An exact copy of the data is required. No picture may appear in it.

:: Task data ::

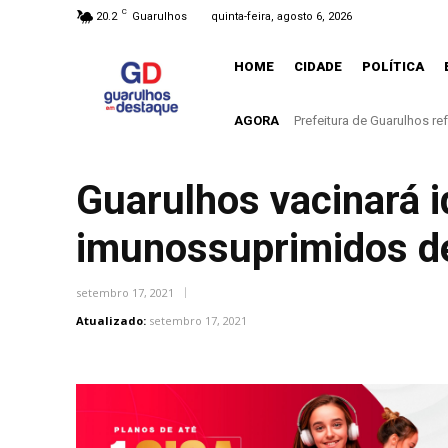
C
20.2
Guarulhos
quinta-feira, agosto 6, 2026
HOME
CIDADE
POLÍTICA
AGORA
Governo de SP diz que nã
Guarulhos vacinará i
imunossuprimidos de 
setembro 17, 2021
Atualizado:
setembro 17, 2021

:::

| Solution for this task |
C
20.2
Guarulhos
quinta-feira, agosto 6, 2026
HOME
CIDADE
POLÍTICA
AGORA
Governo de SP diz que nã
Guarulhos vacinará i
imunossuprimidos de 
setembro 17, 2021
Atualizado:
setembro 17, 2021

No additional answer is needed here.